TASK BRIEF:
Below this line are records; transcribe exactly the lines between the one holding "264 338 4730" and the one holding "635 414 4.05", inclusive, and omit the pictures.

[Scene geometry reasoning data]
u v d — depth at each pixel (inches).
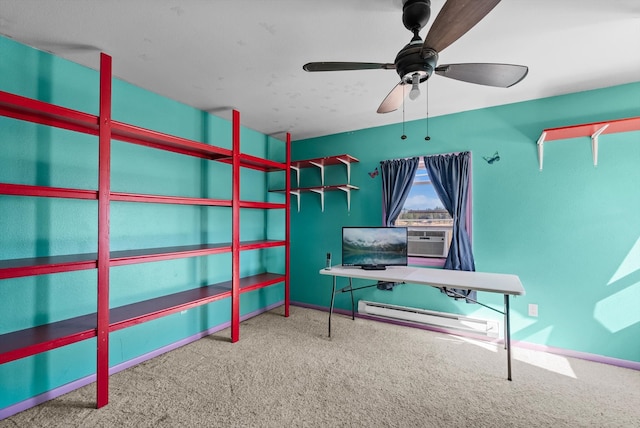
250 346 107.3
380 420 67.5
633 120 82.9
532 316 107.0
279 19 65.2
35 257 74.9
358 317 140.1
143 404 73.0
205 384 82.0
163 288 104.0
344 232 118.0
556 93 103.3
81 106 84.3
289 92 103.5
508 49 75.9
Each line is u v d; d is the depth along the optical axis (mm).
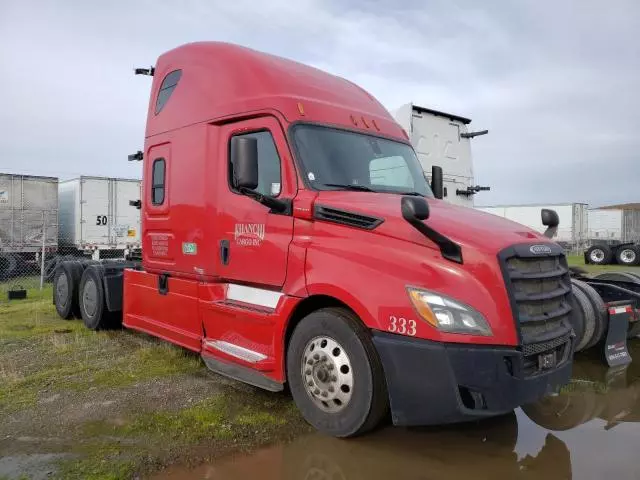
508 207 37156
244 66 5453
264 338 4730
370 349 3896
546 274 4031
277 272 4621
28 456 3756
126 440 4027
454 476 3533
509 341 3607
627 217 38594
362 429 3939
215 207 5434
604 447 4016
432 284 3684
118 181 23922
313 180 4656
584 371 6094
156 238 6367
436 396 3613
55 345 6965
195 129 5762
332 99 5438
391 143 5613
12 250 20734
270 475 3537
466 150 12477
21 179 21016
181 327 5969
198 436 4102
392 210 4102
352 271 4016
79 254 22984
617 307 6352
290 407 4727
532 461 3764
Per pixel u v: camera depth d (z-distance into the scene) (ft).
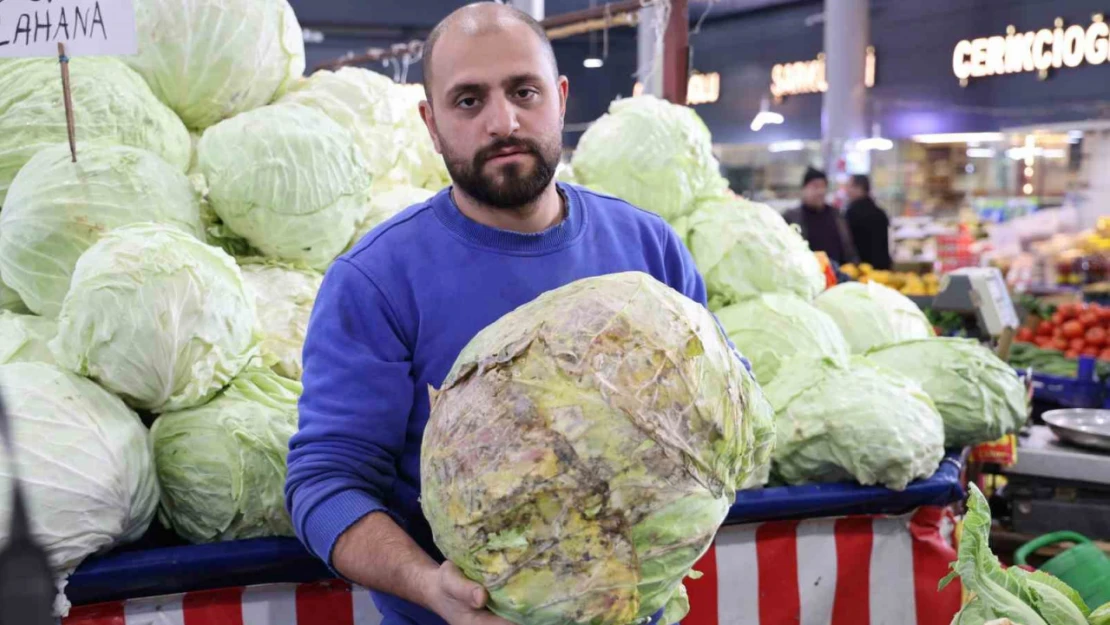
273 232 7.63
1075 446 11.42
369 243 5.66
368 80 9.68
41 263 6.82
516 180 5.24
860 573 7.93
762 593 7.77
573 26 13.42
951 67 43.96
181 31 8.09
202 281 6.32
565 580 4.04
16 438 5.57
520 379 4.22
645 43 14.47
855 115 38.01
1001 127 39.29
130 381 6.24
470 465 4.13
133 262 6.19
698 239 10.30
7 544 2.19
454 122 5.20
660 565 4.18
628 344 4.23
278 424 6.54
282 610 6.53
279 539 6.42
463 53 5.09
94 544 5.89
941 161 34.30
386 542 4.85
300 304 7.68
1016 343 18.88
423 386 5.55
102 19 6.56
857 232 28.22
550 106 5.26
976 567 5.38
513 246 5.54
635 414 4.05
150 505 6.35
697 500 4.18
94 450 5.84
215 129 7.72
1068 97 38.99
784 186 37.83
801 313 9.35
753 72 52.42
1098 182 30.91
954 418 9.07
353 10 46.14
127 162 7.06
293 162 7.50
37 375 5.96
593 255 5.79
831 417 7.82
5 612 2.13
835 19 37.76
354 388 5.35
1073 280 28.19
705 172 10.82
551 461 4.03
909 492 7.80
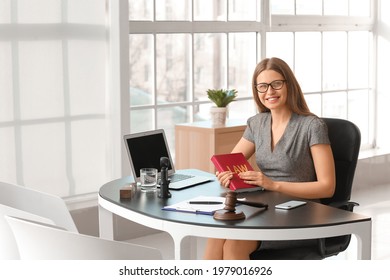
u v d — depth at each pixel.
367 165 7.35
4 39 4.93
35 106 5.11
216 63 6.36
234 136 5.37
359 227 3.18
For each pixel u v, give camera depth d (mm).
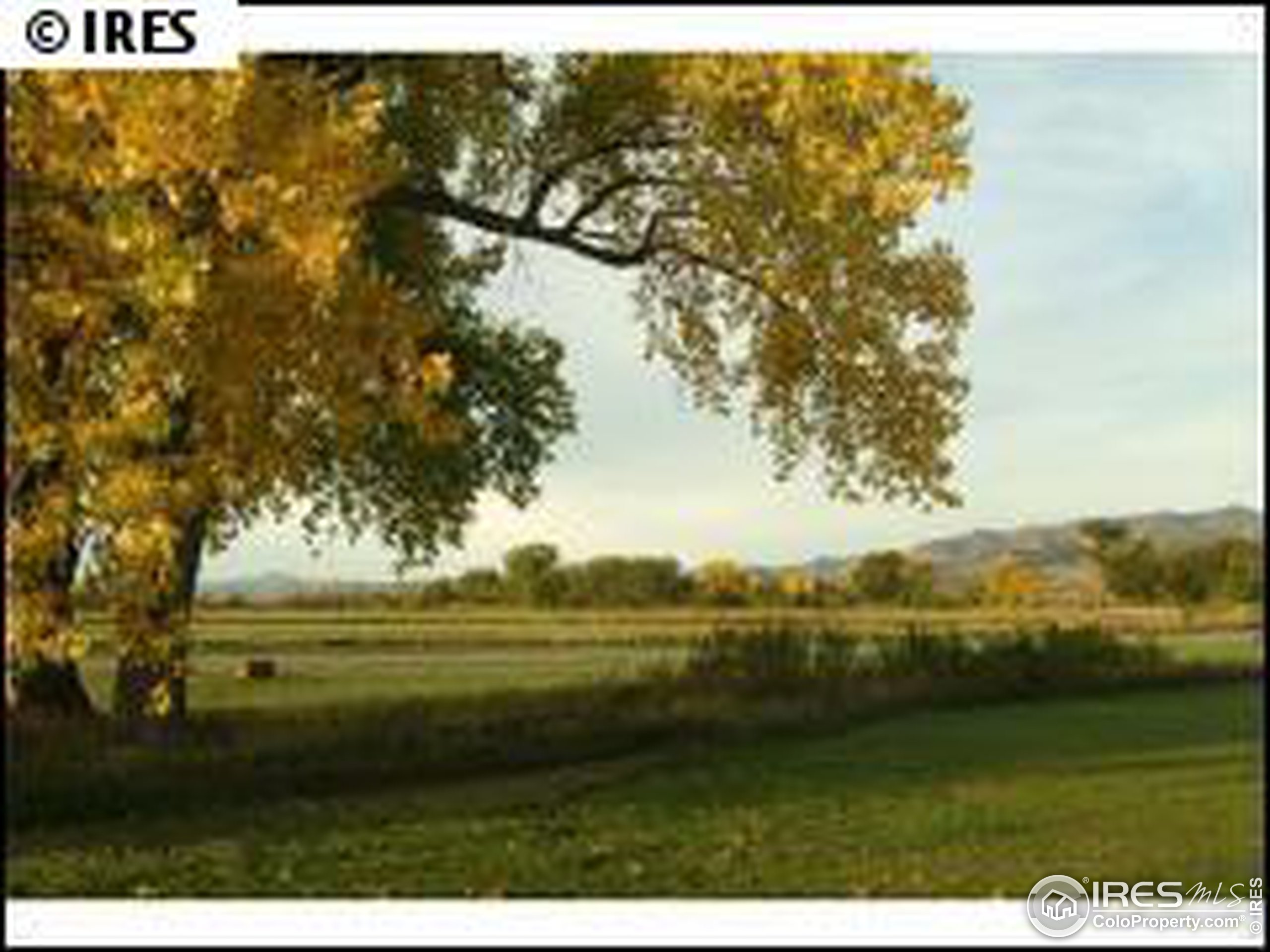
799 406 29016
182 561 14984
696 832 18531
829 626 37688
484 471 34406
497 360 34344
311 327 14430
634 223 29141
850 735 27828
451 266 31375
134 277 13469
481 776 23203
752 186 26359
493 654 56594
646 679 34000
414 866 16578
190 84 13617
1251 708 31766
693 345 29500
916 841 17797
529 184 29141
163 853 17312
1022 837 17875
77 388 13641
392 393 15094
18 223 13492
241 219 14023
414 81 27812
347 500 32688
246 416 14258
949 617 71188
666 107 27188
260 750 23156
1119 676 36531
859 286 27484
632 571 103812
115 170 13727
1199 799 20375
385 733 25344
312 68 16812
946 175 20812
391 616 97125
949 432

EXERCISE ANSWER:
264 338 4730
370 349 3896
546 274 4031
277 272 4621
28 456 3756
126 440 4027
454 476 3533
509 341 3607
627 217 38594
362 429 3939
215 207 5434
604 447 4016
432 284 3684
118 181 23922
313 180 4656
584 371 6094
156 238 6367
436 396 3613
55 345 6965
195 129 5762
332 99 5438
391 143 5613
12 250 20734
270 475 3537
466 150 12477
21 179 21016
181 327 5969
198 436 4102
392 210 4102
352 271 4016
79 254 22984
617 307 6352
290 407 4727
532 461 3764
Per pixel u v: camera depth d (z-distance into the scene) (ft).
273 232 7.63
1075 446 11.42
369 243 5.66
368 80 9.68
41 263 6.82
516 180 5.24
860 573 7.93
762 593 7.77
573 26 13.42
951 67 43.96
181 31 8.09
202 281 6.32
565 580 4.04
16 438 5.57
520 379 4.22
645 43 14.47
855 115 38.01
1001 127 39.29
130 381 6.24
470 465 4.13
133 262 6.19
698 239 10.30
7 544 2.19
454 122 5.20
660 565 4.18
628 344 4.23
278 424 6.54
282 610 6.53
279 539 6.42
463 53 5.09
94 544 5.89
941 161 34.30
386 542 4.85
300 304 7.68
1016 343 18.88
423 386 5.55
102 19 6.56
857 232 28.22
550 106 5.26
976 567 5.38
513 246 5.54
635 414 4.05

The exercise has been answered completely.